There is a reason Chapter 6, Into Action (AA Big Book, 4th Edition), cries out to me today. In the last couple of days, I’ve been “out of sorts”. Work, yet again, has frustrated me to no end. Unknowingly, this frustration seeped back into my personal life. I’ve reverted back to my lazy, selfish Self, full time. Something needs to change. “The spiritual life is not a theory. We have to live it” (p. 83). So another phrase now rings in my ears, “Don’t think, just do it!”
I work up with my cat’s annoying yowling and crying. Sometimes I can ignore it but today wasn’t one of those days. So I got up after 5 hours of sleep, feed her and started my day. I’m not annoyed at her; it’s not her fault, she just wants to be fed. It’s all about me.
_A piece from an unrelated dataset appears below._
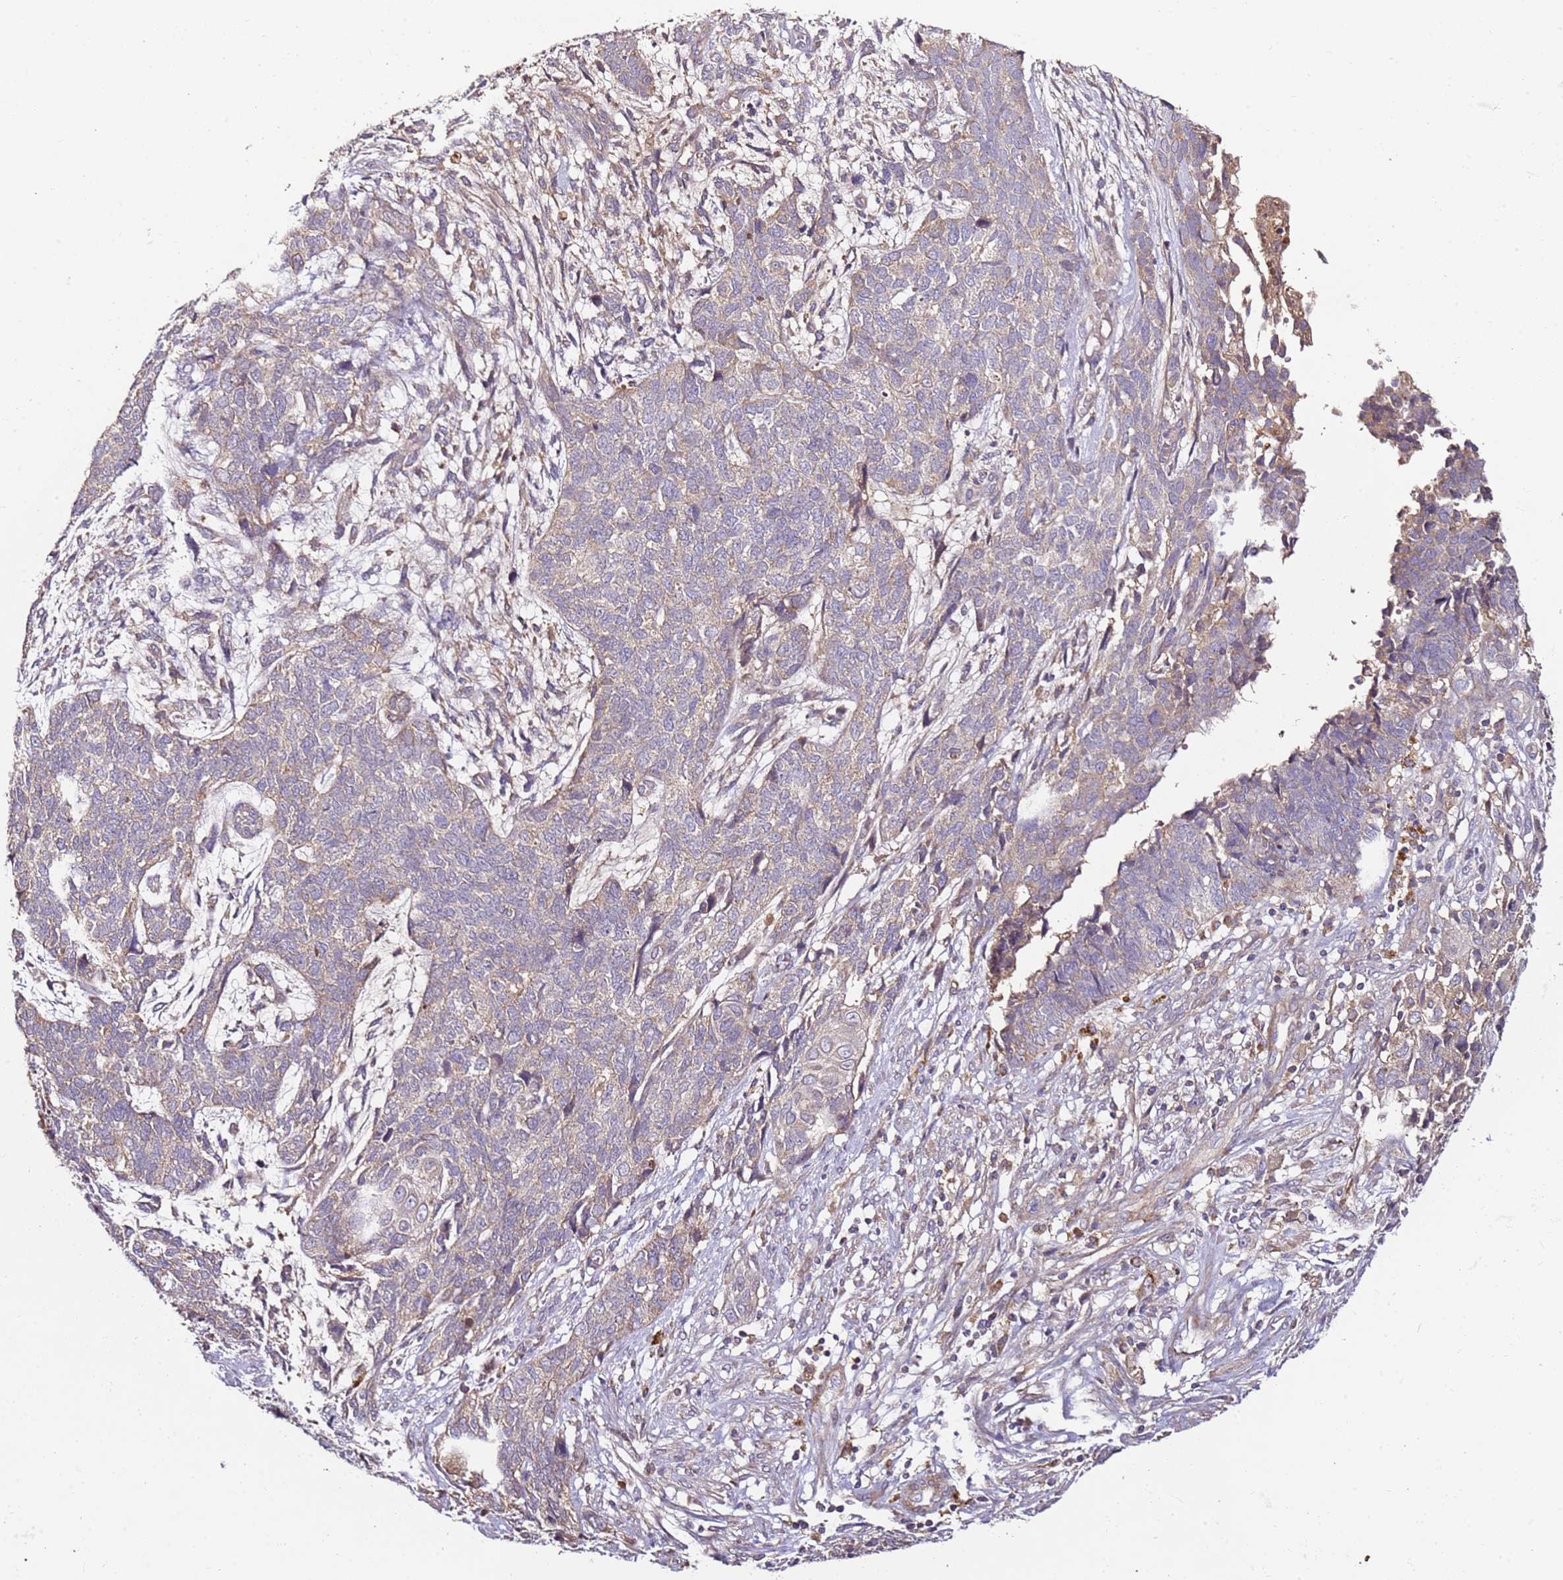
{"staining": {"intensity": "negative", "quantity": "none", "location": "none"}, "tissue": "cervical cancer", "cell_type": "Tumor cells", "image_type": "cancer", "snomed": [{"axis": "morphology", "description": "Squamous cell carcinoma, NOS"}, {"axis": "topography", "description": "Cervix"}], "caption": "Cervical cancer was stained to show a protein in brown. There is no significant staining in tumor cells.", "gene": "KRTAP21-3", "patient": {"sex": "female", "age": 63}}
As I’m in the kitchen I am disgusted with myself. Dirty dishes in the sink, a dirty kitty litter pan, small spills on the counters, these small things are starting to really annoy me. I went back to the bedroom to journal my recovery post for the morning. I visited the bathroom to be yet annoyed again at the pile of clothes sitting on the dryer. I stomped out of the house to the front porch to smoke a cigarette.
When I’m sitting on the front porch it can turn into a short meditation session for me. I relax when the first rays of sunlight stream over the mountain behind me. As the fresh, unadulterated air seeps into my lungs (despite the cigarette hanging out of my mouth), I am refreshed. I let my frustrations and worries seep back into the Earth.
Before I stepped back into the house, I made a plan. Despite my initial plan to head to an AA meeting, I am here. I have a load of laundry in both washer and dryer. The kitchen is next. Afterward, there are other things I should have done the other day. They are getting done NOW.
Spiritually, I have been out of touch. Rushing to satisfy my selfishness, I have ignored important things in my life. This needs to stop. I need to connect with my Higher Power to help squash (or at least put in check) those defects of character. Today I’m setting time aside to be alone with my Higher Power. It’s been far too long.